Painting the lobby of Seattle’s Benaroya Hall presents a challenge, to the nth degree, that I face in some measure at any wedding reception that runs into the evening. That is, I have to begin a painting during daylight, knowing that I will finish it after dark. All of my wedding and event paintings are a snapshot not of a moment in time, but a span of time over several hours. I have yet to try to depict both daytime and nighttime on the same canvas. I have to decide which it is, and almost always, it needs to be whichever comes later.
I always come to the venue a couple of hours before an event, and paint the room. Once the event begins, I can then focus on just painting people. But that means painting the grand lobby of this symphony hall in bright, south facing daylight. The people arrive as the setting sun colors the skyscrapers outside these four story glass walls with rapidly changing shadows, and then the ceiling dances with choreographed up-lighting, as the windows go dark and reflect the interior. From the very beginning, I paint in anticipation of this final lighting. At first, the window frames are dark lines against a bright background. But I know they will later become light lines against a dark background.
I know this because I’ve painted here before. But when I paint somewhere new, especially when it’s a destination wedding and I haven’t been able to scout out the place beforehand, I have to learn to look around and visualize with prescience. Always, even in familiar venues, I have to ask the planner what the lighting design will be— what will be dimmed, what will be accentuated.
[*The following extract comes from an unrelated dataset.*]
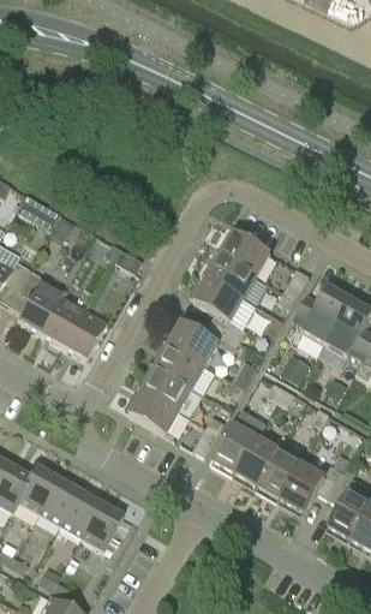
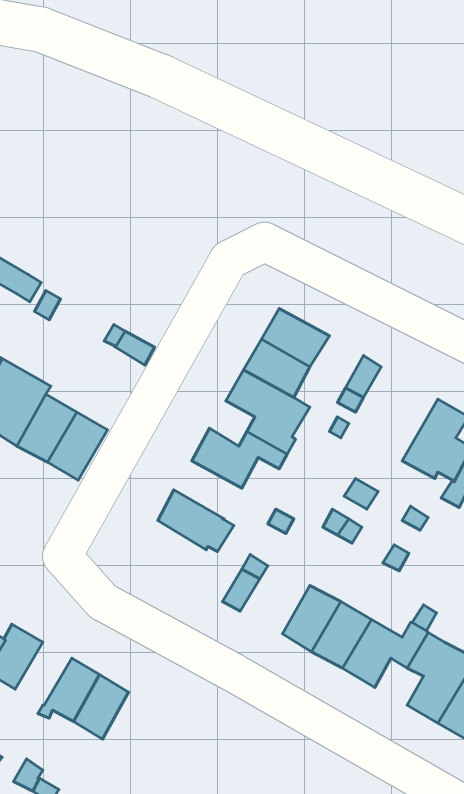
building: [292,285,351,344] -> none
building: [155,344,205,387] -> none
building: [128,388,179,433] -> none
building: [211,407,264,472] -> none
building: [37,478,79,525] -> none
Then, as everything changes, I take what comes, and paint from direct observation. It is the opposite of the perfection one seeks in studio painting. But the result is always something spontaneous, fluid, and irreplaceably unique.
Saturday, October 1, 2011
Sizes and Prices, 2011
Inches Centimeters US Dollars
24 x 30 61 x 76 $2500
24 x 36 61 x 91 $2800
24 x 40 61 x 102 $3250
30 x 40 76 x 102 $4000
36 x 48 91 x 122 $5000
48 x 60 122 x 152 $6000
48 x 72 122 x 183 $7500
48 x 80 122 x 203 $9000
A Barbecue Among Friends

Not every event painting is a wedding painting. As you read older posts, you’ll find I’ve painted live at birthday parties, retirement parties, charity auctions, and even a wake. (That was a great memorial, with great people remembering a great person.) So it is not so strange that the occasion of this painting is simply a barbecue among friends.
The hosts had graciously allowed me to use their home for a photo shoot for one of my religious paintings, my reference for which involves costumed models and sets of some detail. (You can read about this at my other blog, here.) In exchange, they asked me to paint their barbecue later that evening.
As often happens in Seattle in autumn, dinner on the terrace was redirected indoors by a fragrant rain.